--- Tarefa ---
Organize em uma lista JSON de strings as linhas abaixo, do início até a que contém "Ich bin Dominik.", inclusive, com uma string para cada linha. Deixe de fora as linhas em branco e todas as que vêm depois dessa.

--- Dados brutos ---
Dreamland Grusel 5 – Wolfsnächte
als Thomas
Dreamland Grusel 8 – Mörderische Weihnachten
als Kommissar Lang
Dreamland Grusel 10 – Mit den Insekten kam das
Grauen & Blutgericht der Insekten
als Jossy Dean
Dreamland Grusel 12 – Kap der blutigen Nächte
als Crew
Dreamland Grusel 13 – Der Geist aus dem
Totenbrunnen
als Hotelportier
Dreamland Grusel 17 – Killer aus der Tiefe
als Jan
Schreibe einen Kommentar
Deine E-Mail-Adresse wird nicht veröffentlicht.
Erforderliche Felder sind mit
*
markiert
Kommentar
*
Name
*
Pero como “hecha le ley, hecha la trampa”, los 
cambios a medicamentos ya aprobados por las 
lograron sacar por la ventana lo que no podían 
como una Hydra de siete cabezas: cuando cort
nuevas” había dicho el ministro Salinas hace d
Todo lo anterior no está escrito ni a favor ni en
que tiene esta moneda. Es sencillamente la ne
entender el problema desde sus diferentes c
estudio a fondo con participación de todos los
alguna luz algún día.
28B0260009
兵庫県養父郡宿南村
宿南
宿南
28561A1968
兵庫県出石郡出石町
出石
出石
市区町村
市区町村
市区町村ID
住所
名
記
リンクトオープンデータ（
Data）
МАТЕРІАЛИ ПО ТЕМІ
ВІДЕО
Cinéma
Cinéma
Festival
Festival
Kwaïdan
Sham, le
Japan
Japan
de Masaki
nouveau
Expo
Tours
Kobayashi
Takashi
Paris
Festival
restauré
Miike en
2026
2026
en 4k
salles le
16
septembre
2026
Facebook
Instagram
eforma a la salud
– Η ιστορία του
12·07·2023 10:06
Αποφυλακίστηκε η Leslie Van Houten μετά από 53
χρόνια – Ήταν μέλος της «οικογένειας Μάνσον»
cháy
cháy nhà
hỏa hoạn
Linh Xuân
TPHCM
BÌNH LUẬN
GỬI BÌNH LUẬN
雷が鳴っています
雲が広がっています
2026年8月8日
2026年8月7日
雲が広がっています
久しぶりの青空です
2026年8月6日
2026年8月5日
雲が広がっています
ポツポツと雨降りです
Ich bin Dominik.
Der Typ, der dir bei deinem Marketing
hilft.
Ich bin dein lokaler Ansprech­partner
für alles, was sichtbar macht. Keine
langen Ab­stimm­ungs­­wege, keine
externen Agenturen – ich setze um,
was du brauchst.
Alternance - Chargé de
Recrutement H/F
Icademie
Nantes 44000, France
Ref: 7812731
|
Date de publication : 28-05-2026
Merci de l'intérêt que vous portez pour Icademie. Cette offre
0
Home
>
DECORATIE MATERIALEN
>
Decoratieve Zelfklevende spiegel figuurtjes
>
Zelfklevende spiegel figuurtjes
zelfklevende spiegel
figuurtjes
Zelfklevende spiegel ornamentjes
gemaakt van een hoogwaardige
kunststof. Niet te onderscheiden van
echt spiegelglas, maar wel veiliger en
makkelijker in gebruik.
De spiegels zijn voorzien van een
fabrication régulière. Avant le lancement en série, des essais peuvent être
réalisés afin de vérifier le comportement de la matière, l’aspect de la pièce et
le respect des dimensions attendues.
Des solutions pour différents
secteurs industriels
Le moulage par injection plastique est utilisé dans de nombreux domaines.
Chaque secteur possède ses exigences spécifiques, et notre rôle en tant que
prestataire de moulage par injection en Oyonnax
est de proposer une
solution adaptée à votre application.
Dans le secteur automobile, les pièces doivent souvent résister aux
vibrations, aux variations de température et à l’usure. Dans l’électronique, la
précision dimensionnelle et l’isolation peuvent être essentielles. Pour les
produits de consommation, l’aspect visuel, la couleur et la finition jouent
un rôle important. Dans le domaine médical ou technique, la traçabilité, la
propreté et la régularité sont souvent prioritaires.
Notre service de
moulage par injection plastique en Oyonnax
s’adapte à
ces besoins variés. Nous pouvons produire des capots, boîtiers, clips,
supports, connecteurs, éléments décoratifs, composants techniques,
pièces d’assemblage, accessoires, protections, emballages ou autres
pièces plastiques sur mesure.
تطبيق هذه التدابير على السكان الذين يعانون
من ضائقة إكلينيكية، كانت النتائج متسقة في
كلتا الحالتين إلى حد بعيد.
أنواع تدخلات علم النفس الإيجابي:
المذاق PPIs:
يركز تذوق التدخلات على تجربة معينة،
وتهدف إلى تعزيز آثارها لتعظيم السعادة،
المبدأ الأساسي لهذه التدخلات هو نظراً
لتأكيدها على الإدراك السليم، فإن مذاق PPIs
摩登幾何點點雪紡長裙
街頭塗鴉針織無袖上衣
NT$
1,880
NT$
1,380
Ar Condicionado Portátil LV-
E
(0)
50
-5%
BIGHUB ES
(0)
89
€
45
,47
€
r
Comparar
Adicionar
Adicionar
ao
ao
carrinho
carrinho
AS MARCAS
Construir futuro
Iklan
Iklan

--- Resposta escrita ---
[
  "Dreamland Grusel 5 – Wolfsnächte",
  "als Thomas",
  "Dreamland Grusel 8 – Mörderische Weihnachten",
  "als Kommissar Lang",
  "Dreamland Grusel 10 – Mit den Insekten kam das",
  "Grauen & Blutgericht der Insekten",
  "als Jossy Dean",
  "Dreamland Grusel 12 – Kap der blutigen Nächte",
  "als Crew",
  "Dreamland Grusel 13 – Der Geist aus dem",
  "Totenbrunnen",
  "als Hotelportier",
  "Dreamland Grusel 17 – Killer aus der Tiefe",
  "als Jan",
  "Schreibe einen Kommentar",
  "Deine E-Mail-Adresse wird nicht veröffentlicht.",
  "Erforderliche Felder sind mit",
  "*",
  "markiert",
  "Kommentar",
  "*",
  "Name",
  "*",
  "Pero como “hecha le ley, hecha la trampa”, los ",
  "cambios a medicamentos ya aprobados por las ",
  "lograron sacar por la ventana lo que no podían ",
  "como una Hydra de siete cabezas: cuando cort",
  "nuevas” había dicho el ministro Salinas hace d",
  "Todo lo anterior no está escrito ni a favor ni en",
  "que tiene esta moneda. Es sencillamente la ne",
  "entender el problema desde sus diferentes c",
  "estudio a fondo con participación de todos los",
  "alguna luz algún día.",
  "28B0260009",
  "兵庫県養父郡宿南村",
  "宿南",
  "宿南",
  "28561A1968",
  "兵庫県出石郡出石町",
  "出石",
  "出石",
  "市区町村",
  "市区町村",
  "市区町村ID",
  "住所",
  "名",
  "記",
  "リンクトオープンデータ（",
  "Data）",
  "МАТЕРІАЛИ ПО ТЕМІ",
  "ВІДЕО",
  "Cinéma",
  "Cinéma",
  "Festival",
  "Festival",
  "Kwaïdan",
  "Sham, le",
  "Japan",
  "Japan",
  "de Masaki",
  "nouveau",
  "Expo",
  "Tours",
  "Kobayashi",
  "Takashi",
  "Paris",
  "Festival",
  "restauré",
  "Miike en",
  "2026",
  "2026",
  "en 4k",
  "salles le",
  "16",
  "septembre",
  "2026",
  "Facebook",
  "Instagram",
  "eforma a la salud",
  "– Η ιστορία του",
  "12·07·2023 10:06",
  "Αποφυλακίστηκε η Leslie Van Houten μετά από 53",
  "χρόνια – Ήταν μέλος της «οικογένειας Μάνσον»",
  "cháy",
  "cháy nhà",
  "hỏa hoạn",
  "Linh Xuân",
  "TPHCM",
  "BÌNH LUẬN",
  "GỬI BÌNH LUẬN",
  "雷が鳴っています",
  "雲が広がっています",
  "2026年8月8日",
  "2026年8月7日",
  "雲が広がっています",
  "久しぶりの青空です",
  "2026年8月6日",
  "2026年8月5日",
  "雲が広がっています",
  "ポツポツと雨降りです",
  "Ich bin Dominik."
]